Tuttavia la creazione “sintetica” di domanda interna ha avuto delle ripercussioni. Negli anni successivi la Cina ha risentito del repentino aumento del debito pubblico e privato e del persistente calo dell’efficenza degli investimenti, problemi ancora oggi irrisolti. Riteniamo comunque che il governo cinese sia in grado di rimettere il turbo nel 2022 se davvero è determinato a sostenere la crescita e disposto a sopportare alcuni effetti collaterali. Il target di crescita del “5,5% circa” è alla portata della Cina, ma per riconquistare la fiducia del mercato Pechino dovrà dimostrare che i contagi da Covid19 sono sotto controllo, per quanto possibile, che la macchina statale funziona a pieno regime e che farà “tutto quanto in suo potere” per salvaguardare la crescita.

La traiettoria dell’economia cinese è rilevante per i mercati emergenti e per l’economia mondiale poiché il Paese dà il contributo più consistente alla crescita globale. Siccome la Cina è il maggior importatore di materie prime, la crescita interna ha ripercussioni anche sui mercati globali delle commodity e sui prezzi delle principali materie prime e fonti energetiche come petrolio, carbone, gas naturale liquefatto, minerale di ferro, acciaio, alluminio, ecc.

È difficile formulare previsioni corrette circa l’evoluzione della crescita cinese nella seconda metà dell’anno e le probabilità di sorprese positive e negative si equivalgono. Uscirà il rosso o il nero? La boule gira, ma a breve dovrebbe fermarsi.

La settimana prossima

La prossima settimana saranno pubblicati diversi dati sul sentiment e basati su sondaggi. Tra questi l’indagine ifo tedesca e il PMI manifatturiero flash di diversi Paesi europei e degli USA. Gli investitori potranno valutare la situazione aggiornata delle economie europee dopo l’invasione dell’Ucraina. Conosceremo inoltre i dati sulla fiducia dei consumatori in Francia, Germania e Italia, grazie ai quali potremo farci un’idea generale della solidità della domanda al consumo in Europa.

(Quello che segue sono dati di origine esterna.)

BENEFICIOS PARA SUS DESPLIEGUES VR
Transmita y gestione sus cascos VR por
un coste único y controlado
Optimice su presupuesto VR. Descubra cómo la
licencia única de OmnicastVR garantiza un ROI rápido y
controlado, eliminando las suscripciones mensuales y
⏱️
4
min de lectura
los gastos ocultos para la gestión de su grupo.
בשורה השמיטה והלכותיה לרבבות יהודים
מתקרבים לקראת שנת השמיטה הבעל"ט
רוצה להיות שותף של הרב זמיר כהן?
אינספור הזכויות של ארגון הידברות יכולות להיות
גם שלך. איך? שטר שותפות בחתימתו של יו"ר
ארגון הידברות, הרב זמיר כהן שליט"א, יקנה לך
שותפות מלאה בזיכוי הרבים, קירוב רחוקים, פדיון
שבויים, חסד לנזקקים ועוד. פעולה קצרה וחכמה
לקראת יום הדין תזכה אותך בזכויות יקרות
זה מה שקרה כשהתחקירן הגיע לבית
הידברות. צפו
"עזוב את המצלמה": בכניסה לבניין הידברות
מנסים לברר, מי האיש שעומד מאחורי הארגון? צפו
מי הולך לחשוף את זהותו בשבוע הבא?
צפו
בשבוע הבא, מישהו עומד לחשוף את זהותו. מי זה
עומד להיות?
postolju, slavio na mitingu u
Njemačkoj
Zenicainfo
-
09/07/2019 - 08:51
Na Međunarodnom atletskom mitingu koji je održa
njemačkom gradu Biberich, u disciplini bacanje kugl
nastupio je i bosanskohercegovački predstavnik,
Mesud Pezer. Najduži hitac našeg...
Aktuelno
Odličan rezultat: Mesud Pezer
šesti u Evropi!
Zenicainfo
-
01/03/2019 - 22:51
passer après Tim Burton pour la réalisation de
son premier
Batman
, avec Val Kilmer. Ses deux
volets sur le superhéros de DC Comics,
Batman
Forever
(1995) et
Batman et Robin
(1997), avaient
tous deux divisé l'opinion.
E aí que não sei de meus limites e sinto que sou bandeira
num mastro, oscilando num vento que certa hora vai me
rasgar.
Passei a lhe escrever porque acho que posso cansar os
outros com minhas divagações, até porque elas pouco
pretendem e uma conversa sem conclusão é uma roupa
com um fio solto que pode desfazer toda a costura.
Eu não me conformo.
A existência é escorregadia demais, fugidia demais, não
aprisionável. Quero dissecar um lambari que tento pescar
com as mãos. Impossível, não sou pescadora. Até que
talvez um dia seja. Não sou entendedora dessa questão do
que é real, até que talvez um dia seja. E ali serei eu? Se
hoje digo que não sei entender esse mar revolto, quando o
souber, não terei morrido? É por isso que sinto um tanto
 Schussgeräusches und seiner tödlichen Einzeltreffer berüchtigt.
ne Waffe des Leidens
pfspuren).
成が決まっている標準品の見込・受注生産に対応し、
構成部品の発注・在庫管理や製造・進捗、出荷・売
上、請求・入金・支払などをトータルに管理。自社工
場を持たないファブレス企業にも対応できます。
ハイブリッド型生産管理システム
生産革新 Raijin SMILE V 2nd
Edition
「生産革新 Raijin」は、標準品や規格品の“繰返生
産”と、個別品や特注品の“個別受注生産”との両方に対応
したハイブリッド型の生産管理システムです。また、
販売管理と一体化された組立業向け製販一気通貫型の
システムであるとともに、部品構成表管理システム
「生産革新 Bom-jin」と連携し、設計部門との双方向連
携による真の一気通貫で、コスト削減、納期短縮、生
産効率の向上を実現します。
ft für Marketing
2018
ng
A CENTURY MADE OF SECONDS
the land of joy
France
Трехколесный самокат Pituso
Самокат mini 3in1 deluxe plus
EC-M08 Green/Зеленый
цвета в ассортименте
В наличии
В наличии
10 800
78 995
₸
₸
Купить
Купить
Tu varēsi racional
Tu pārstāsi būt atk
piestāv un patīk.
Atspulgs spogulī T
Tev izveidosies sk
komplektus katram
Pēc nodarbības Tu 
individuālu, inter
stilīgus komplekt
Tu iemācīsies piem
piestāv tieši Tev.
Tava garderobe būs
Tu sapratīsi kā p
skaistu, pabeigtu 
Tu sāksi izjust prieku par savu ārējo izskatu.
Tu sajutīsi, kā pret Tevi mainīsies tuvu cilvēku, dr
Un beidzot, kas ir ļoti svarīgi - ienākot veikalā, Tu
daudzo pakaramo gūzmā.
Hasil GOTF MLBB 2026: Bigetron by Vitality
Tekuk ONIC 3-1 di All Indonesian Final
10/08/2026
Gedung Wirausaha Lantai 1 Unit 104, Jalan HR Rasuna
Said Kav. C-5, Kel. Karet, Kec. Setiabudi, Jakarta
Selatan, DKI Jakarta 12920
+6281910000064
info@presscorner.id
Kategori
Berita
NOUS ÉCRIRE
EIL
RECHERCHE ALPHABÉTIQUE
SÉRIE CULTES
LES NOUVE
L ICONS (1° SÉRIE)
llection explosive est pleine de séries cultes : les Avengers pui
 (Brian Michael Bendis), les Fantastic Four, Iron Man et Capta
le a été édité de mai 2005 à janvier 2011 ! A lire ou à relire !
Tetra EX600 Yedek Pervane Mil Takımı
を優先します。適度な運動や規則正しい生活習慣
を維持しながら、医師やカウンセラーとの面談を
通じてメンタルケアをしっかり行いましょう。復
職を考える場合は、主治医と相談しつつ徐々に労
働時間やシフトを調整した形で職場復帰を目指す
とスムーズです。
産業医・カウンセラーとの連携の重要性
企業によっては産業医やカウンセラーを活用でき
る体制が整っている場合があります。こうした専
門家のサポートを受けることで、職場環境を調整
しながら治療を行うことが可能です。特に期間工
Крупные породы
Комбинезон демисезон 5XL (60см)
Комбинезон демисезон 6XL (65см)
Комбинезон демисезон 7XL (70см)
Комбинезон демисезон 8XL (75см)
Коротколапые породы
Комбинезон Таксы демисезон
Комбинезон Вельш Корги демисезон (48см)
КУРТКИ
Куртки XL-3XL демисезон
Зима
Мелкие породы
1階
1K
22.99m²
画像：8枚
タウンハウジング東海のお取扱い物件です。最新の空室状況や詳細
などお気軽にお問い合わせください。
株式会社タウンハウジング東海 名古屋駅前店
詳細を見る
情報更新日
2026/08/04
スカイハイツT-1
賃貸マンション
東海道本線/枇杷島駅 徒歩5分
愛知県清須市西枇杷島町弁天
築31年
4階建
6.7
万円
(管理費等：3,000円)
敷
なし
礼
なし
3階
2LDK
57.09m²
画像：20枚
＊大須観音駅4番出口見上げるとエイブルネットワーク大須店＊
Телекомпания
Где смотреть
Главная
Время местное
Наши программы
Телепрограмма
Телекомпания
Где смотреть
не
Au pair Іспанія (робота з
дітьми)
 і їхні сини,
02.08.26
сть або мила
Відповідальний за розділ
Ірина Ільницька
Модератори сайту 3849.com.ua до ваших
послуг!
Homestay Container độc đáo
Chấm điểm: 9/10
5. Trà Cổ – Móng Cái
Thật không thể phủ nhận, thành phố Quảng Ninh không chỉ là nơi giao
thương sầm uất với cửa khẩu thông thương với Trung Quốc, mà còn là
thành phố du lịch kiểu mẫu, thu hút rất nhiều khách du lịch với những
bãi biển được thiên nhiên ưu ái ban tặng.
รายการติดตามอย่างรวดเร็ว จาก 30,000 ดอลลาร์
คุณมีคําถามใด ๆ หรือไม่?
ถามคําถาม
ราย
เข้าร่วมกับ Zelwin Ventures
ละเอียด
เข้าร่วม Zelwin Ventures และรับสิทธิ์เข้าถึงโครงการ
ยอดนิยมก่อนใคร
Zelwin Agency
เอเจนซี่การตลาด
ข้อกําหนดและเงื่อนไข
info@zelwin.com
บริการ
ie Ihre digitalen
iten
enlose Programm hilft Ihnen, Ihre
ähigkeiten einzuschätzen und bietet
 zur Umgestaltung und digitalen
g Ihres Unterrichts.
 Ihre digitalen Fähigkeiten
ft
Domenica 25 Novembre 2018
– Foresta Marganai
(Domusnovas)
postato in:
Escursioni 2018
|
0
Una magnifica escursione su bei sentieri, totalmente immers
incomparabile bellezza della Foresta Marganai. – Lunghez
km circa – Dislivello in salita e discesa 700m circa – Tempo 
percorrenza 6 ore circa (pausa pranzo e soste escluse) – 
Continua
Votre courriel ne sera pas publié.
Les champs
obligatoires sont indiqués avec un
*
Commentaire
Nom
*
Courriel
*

Quanto alle Americhe, negli USA verranno resi noti il Chicago National Activity Index (lunedì), il Richmond Fed Index e la crescita delle vendite di case nuove (martedì), nonché gli ordinativi di beni durevoli e il verbale della riunione del FOMC (mercoledì). Con ogni probabilità dal verbale del FOMC i mercati cercheranno di capire le ultime inclinazioni della politica della Fed. Giovedì e venerdì sarà la volta delle richieste iniziali di sussidi di disoccupazione e delle vendite di abitazioni non ancora concluse negli USA, nonché dell’inflazione CPI di Tokyo in Giappone.

In un contesto molto pessimista, gli investitori continueranno a ricercare segnali di miglioramento del contesto di mercato. Di certo, le attese di crescita sono state riviste in negativo alla luce dell’escalation delle tensioni geopolitiche e dei prezzi elevati delle commodity, ma crediamo sia ancora troppo presto per prospettare una stagflazione prolungata o una recessione globale. Dai dati attesi la prossima settimana potrebbe emergere un minor pessimismo circa la crescita e, auspicabilmente, una pausa nell'atteggiamento hawkish della Fed.